For a holomorphic function $f$ with a zero $z_0$ of multiplicity $n$ the $k$-th root of $f$ exists near $z_0$ if and only if $k\mid n$.

I thought it might be a good idea to prove the fact for $f=z^n$ first. If $k|n$ I can define $h(z):=z^{n/k}$ which is clearly holomorphic and satisfies $h(z)^k=f(z)$. Converserly if $k$ does not divide $n$ I tried to compute $(z^n)^{1/k}=\exp(\frac{1}{k}\log|z^n|+\frac{1}{k}\arg(z^n))=\exp(\frac{n}{k}(\log |z|+\arg z))$. How can I continue from here? How to prove the result for general $f$?
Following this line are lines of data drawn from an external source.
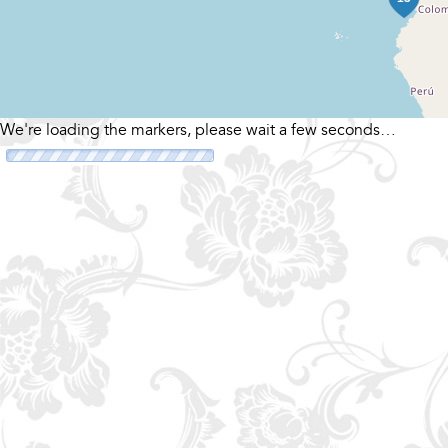
We're loading the markers, please wait a few seconds…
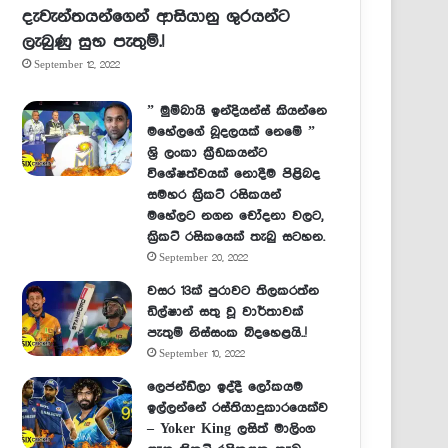
දැවැන්තයන්ගෙන් ආසියානු ශුරයන්ට
ලැබුණු සුභ පැතුම්.!
September 12, 2022
” මුම්බායි ඉන්දියන්ස් කියන්නෙ
මහේලගේ බූදලයක් නෙමේ ”
ශ්‍රි ලංකා ක්‍රීඩකයන්ට
විශේෂත්වයක් නොදීම පිළිබද
සමහර ක්‍රිකට් රසිකයන්
මහේලට නගන චෝදනා වලට,
ක්‍රිකට් රසිකයෙක් තැබු සටහන.
September 20, 2022
වසර 13ක් පුරාවට තිලකරත්න
ඩිල්ෂාන් සතු වූ වාර්තාවක්
පැතුම් නිස්සංක බිදහෙළයි..!
September 10, 2022
ලෙජන්ඩ්ලා ඉද්දී ලෝකයම
ඉල්ලන්නේ රස්තියාදුකාරයෙක්ව
– Yoker King ලසිත් මාලිංග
 A: We may suppose $z_0=0$ and then write $f(z)=z^nu(z)$ with $u(0)\neq 0$.
Since $u$ has a logarithm, it has a $k$-th root for any $k$; this means that we can reduce the problem to the case $f(z)=z^n$.   
a) if $k$ divides $n$ we have of course $f(z)=z^n=(z^{n/k})^k$
b) If conversely $f=g^k$, write $g=z^lv(z)$ with $v(0)\neq 0$. This implies $$f(z)=z^n=g(z)^k=z^{lk} v (z)^k$$
which  in turn implies $n=lk$ (and $v (z)^k=1)$ and so $k$ divides $l$, as desired.   
The proof summed up in one sentence:
The ring $\mathbb C\lbrace z\rbrace$ of germs of holomorphic functions is a DVR in which units are $k$ powers for all $k$.
A: Assume that the $k$-th root of $f$ exists. We can write $f(z)=(z-z_0)^nf_0(z)$ where $f_0(z_0)\neq 0$ and $f_0$ is holomorphic. $f_0$ has a $k$-th root, hence $(z-z_0)^n$ has a $k$-th root near $z_0$. We can find an holomorphic function $g$ such that near $z_0$, $g(z)^k=(z-z_0)^n$. Since $g(z_0)=0$, we can write $g(z)=(z-z_0)^jh(z)$, where $h$ is holomorphic and $h(z_0)\neq 0$. We get 
$$(z-z_0)^{kj}h(z)=(z-z_0)^n.$$
This implies $kj=n$ hence $k\mid n$.